A Julio Martínez Mesanza
Como el resto de su distinguido gremio, se ganaba la vida cantando historias en los banquetes de los grandes hombres. Y aunque todos ya conocían de largo esas historias, él sabía que cualquier canción es nueva cada vez que se canta, y manejaba los engranajes precisos, según le habían enseñado los más viejos, para mover el ánimo elemental de su auditorio en un momento dado, y solicitar la atención para la risa o el llanto, para la intriga o la cólera. Pero llevaba mucho tiempo en silencio porque buscaba un verso. Concretamente, buscaba un hexámetro, aunque él no lo llamaba así. Nunca se le había resistido antes un hexámetro, o lo que fuera aquello, y esos seis compases siempre habían acudido con docilidad de su memoria a sus labios cuando los necesitaba. Desolado, reclamó la ayuda de los dioses en que no creía, y los dioses también le entregaron su silencio.
Hasta que una mañana se paró a mirar unos caballos que pacían en un prado. Estaba cansado de ver caballos desde niño, pero aquella visión incorporaba las primicias de un sueño, y esas bestias se le revelaron entonces hermosas y terribles hasta el dolor, como recién creadas bajo el sol, como si por un momento albergaran en su perfil, en su definitiva osamenta, la llave de toda la creación. En la mañana de la memoria, infinidad de imágenes o presagios comenzaron a solaparse en su frente, uno tras otro, sin descanso. Vio rostros, nombres y lugares formando parte de una única y vasta tela. Vio a una reina sola y triste que tejía esa tela con minuciosa mansedumbre.

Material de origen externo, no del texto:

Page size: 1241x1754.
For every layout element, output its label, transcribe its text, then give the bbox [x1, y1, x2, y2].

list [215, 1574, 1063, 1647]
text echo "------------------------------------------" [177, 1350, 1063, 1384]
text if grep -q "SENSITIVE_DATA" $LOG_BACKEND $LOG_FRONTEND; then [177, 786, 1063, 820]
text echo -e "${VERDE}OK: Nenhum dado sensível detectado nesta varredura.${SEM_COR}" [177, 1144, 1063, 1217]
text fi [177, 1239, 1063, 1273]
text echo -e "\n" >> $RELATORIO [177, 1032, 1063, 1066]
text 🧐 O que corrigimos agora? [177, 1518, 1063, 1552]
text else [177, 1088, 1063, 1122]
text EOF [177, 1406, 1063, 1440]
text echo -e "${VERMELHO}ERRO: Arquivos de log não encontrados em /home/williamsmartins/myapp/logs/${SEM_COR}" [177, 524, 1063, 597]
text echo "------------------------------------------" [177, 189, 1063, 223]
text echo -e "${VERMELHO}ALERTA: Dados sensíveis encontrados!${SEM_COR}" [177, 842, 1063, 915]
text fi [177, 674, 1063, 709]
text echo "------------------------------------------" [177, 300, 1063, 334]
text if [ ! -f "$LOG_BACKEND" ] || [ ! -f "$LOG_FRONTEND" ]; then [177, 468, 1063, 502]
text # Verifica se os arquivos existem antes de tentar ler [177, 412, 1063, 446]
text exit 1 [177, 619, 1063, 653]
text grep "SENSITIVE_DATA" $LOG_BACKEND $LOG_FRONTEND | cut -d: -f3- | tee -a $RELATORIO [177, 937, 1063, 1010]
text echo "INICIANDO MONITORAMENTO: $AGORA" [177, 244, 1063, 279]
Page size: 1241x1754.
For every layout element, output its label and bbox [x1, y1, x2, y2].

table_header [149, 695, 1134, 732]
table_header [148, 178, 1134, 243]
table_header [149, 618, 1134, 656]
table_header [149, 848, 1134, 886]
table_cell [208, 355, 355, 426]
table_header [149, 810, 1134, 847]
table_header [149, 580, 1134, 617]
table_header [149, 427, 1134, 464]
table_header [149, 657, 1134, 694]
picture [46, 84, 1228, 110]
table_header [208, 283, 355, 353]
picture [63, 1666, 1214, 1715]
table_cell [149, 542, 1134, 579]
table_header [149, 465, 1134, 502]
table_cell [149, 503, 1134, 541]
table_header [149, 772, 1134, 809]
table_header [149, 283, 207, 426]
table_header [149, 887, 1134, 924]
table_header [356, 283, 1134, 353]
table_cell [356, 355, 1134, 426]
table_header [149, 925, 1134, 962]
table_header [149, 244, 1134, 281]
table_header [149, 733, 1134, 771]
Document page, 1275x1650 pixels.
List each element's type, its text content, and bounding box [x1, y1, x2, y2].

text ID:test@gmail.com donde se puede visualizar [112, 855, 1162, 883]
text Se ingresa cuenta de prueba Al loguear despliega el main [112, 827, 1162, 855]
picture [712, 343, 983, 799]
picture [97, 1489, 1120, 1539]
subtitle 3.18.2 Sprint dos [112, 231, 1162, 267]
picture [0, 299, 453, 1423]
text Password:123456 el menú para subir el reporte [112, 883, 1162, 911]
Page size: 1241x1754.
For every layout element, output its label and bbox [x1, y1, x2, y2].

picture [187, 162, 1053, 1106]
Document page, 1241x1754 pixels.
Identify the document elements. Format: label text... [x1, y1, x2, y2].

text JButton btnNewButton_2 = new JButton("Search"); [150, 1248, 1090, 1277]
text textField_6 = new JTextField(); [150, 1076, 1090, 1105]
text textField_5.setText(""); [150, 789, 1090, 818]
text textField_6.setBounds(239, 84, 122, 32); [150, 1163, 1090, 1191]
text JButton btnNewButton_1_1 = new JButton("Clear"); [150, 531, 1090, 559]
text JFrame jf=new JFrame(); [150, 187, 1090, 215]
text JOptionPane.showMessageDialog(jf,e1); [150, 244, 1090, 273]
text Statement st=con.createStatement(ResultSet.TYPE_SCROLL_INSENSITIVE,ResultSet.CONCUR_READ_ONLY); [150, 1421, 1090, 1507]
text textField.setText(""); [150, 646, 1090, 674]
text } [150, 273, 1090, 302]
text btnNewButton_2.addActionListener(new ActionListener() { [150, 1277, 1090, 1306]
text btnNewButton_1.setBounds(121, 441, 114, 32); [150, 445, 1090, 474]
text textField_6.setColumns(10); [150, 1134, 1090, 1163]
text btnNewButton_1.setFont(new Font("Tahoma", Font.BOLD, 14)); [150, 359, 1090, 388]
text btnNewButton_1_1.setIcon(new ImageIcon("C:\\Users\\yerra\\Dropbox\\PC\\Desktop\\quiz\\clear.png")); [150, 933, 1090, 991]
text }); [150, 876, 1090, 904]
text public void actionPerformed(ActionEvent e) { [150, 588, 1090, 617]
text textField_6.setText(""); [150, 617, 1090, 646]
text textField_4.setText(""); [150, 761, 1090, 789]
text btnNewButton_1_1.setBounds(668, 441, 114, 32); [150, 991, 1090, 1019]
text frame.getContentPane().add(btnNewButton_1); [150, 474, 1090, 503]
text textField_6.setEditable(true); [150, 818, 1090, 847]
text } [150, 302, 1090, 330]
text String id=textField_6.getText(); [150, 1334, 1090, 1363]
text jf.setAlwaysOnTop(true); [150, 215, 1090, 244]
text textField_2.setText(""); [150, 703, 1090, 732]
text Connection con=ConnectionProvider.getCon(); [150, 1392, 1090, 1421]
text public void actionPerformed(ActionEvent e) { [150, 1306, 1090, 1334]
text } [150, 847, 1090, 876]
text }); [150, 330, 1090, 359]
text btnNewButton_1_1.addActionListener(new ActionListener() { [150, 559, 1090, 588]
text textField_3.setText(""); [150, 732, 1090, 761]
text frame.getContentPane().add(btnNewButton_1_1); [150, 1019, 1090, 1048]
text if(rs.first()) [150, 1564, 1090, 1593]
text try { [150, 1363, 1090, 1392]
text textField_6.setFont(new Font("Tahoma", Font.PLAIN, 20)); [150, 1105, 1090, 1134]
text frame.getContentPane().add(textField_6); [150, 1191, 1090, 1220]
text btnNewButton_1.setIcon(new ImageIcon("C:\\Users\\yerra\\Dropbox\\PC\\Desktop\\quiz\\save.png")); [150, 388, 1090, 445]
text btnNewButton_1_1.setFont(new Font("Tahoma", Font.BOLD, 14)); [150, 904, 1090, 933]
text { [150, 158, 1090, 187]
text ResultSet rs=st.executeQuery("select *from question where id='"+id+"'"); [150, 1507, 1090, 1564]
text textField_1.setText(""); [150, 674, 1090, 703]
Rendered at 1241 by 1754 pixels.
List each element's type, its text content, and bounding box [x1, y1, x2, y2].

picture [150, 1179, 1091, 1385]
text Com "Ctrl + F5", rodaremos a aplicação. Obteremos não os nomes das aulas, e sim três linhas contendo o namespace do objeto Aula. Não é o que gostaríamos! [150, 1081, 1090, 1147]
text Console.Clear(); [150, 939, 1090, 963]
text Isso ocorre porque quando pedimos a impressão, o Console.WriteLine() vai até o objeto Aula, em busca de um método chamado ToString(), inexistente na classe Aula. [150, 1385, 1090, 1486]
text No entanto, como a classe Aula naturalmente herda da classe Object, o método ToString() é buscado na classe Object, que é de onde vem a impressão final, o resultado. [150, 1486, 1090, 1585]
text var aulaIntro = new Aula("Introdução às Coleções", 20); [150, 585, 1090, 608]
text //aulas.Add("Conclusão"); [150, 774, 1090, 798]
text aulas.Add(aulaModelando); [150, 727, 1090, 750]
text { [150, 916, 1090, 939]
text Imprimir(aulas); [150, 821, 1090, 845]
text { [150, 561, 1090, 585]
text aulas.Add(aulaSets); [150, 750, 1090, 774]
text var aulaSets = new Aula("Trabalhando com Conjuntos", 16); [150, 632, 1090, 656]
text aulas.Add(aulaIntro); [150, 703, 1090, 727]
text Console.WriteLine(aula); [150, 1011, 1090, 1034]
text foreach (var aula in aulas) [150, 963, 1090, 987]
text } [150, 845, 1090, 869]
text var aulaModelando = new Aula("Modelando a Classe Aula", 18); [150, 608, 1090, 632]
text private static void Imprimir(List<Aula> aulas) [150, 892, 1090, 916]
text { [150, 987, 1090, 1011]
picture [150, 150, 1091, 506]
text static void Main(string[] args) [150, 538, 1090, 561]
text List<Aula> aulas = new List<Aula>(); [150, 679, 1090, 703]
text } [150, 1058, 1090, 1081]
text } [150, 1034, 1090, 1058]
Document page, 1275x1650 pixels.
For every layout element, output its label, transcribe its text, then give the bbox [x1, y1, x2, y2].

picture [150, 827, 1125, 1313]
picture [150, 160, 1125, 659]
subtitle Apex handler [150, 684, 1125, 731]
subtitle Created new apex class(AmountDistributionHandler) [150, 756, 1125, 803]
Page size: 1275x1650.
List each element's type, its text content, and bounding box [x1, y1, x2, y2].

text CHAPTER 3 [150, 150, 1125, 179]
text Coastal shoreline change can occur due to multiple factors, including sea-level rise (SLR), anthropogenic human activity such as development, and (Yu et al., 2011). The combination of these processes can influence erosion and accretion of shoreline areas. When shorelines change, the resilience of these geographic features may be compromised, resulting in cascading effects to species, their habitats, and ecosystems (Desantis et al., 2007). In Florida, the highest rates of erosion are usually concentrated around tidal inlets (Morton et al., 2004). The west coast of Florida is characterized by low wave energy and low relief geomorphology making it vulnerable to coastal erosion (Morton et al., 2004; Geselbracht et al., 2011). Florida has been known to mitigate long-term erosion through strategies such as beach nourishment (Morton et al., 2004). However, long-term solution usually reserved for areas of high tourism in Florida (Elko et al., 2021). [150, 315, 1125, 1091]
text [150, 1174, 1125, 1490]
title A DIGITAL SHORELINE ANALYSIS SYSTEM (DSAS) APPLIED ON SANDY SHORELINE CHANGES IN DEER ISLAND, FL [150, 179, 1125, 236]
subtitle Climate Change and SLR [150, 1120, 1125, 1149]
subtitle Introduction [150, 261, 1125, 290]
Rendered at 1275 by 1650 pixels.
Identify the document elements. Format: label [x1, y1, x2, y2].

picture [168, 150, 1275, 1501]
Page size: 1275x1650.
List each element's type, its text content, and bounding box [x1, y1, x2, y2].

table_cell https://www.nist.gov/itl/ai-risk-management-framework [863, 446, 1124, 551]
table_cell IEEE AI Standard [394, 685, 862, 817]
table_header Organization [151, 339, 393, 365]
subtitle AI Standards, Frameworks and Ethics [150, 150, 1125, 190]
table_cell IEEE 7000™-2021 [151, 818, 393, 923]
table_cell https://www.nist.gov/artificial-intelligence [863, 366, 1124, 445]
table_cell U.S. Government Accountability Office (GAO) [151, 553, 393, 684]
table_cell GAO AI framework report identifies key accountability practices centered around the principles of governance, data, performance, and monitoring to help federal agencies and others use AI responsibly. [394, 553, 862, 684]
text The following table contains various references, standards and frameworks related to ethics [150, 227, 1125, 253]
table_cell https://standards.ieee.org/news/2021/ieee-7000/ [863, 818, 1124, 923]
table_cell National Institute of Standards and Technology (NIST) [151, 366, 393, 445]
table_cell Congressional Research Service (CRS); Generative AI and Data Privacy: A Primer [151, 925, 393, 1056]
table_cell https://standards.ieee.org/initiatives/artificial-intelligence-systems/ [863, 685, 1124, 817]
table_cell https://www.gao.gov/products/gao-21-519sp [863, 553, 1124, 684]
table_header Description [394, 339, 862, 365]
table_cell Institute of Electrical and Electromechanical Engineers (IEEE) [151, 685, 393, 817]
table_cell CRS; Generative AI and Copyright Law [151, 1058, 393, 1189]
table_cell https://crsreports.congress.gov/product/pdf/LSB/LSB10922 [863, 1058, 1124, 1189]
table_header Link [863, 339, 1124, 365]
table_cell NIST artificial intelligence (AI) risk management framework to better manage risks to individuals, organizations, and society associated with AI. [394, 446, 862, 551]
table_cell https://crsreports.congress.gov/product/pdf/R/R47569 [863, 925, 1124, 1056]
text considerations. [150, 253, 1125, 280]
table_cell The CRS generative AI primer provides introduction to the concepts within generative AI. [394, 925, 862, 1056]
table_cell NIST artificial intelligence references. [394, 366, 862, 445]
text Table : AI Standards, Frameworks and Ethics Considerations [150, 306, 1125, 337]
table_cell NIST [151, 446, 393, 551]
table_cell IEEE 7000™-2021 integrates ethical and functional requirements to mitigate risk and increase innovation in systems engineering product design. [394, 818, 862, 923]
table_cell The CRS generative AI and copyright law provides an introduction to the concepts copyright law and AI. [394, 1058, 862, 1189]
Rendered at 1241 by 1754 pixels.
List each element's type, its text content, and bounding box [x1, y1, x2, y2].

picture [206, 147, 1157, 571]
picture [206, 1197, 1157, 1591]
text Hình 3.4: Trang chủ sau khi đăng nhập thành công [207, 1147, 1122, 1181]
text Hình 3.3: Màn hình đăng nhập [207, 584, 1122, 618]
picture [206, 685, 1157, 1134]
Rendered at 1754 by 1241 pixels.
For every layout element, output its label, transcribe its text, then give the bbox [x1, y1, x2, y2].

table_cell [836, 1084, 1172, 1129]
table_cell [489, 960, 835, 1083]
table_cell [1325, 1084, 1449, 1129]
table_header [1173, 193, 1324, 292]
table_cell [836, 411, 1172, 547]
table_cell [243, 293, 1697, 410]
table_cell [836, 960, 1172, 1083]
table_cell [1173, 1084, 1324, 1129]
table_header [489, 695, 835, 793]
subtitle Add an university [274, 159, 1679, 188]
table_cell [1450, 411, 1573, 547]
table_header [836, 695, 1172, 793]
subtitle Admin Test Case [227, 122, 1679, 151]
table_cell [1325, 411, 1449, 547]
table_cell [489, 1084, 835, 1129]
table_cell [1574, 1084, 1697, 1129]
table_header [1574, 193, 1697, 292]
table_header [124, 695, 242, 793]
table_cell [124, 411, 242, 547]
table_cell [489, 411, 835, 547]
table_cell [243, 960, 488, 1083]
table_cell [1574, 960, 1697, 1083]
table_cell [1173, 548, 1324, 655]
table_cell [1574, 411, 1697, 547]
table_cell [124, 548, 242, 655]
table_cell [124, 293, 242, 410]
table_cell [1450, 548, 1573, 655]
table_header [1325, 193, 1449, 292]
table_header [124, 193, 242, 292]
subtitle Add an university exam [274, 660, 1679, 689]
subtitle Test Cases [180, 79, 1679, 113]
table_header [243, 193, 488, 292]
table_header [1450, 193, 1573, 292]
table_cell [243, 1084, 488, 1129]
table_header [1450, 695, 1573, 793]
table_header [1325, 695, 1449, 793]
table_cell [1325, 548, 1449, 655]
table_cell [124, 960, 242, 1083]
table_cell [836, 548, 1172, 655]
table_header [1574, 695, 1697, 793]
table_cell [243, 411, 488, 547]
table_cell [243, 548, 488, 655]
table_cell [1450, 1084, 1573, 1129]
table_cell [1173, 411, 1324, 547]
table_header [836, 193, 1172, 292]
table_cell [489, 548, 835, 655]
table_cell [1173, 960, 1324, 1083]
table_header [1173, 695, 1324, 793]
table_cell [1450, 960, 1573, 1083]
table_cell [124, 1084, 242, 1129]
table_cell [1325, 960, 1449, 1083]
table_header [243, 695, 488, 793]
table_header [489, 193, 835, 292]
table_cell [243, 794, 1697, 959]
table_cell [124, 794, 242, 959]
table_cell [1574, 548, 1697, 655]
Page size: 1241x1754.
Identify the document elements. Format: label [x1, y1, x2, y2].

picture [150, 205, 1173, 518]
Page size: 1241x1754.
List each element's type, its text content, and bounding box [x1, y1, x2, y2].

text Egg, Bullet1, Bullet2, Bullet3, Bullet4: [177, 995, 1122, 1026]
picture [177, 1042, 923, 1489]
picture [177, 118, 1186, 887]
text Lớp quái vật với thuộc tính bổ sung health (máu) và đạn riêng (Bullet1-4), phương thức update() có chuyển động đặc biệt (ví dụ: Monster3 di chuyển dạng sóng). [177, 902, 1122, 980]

Descubrió un engranaje que nunca le habían enseñado los más viejos de su gremio, aquel que mueve el auditorio a la esperanza, y a creer que la ciudadela nunca va a caer en llamas, o que algún día ha de llegar un vagabundo del numeroso mar para reclamar su trono y abrazar a la reina que teje sola y triste. Las dos caras de una baja moneda. Aquella mañana extraña y mitológica murió el artesano y nació el poeta. Sabía que el camino iba a ser muy largo, tanto el de ida como el de vuelta. Pero para el primero ya conocía la cifra exacta de hexámetros —muchos, miles— que tendrían que sucederse en un claro orden hasta llegar al verso que le había sido regalado:
«Así se celebraron los funerales de Héctor, domador de caballos.»
Se marchó corriendo a casa, y tropezó dos veces, mientras uno de esos caballos lo miraba distraído con un poco de hierba en la boca.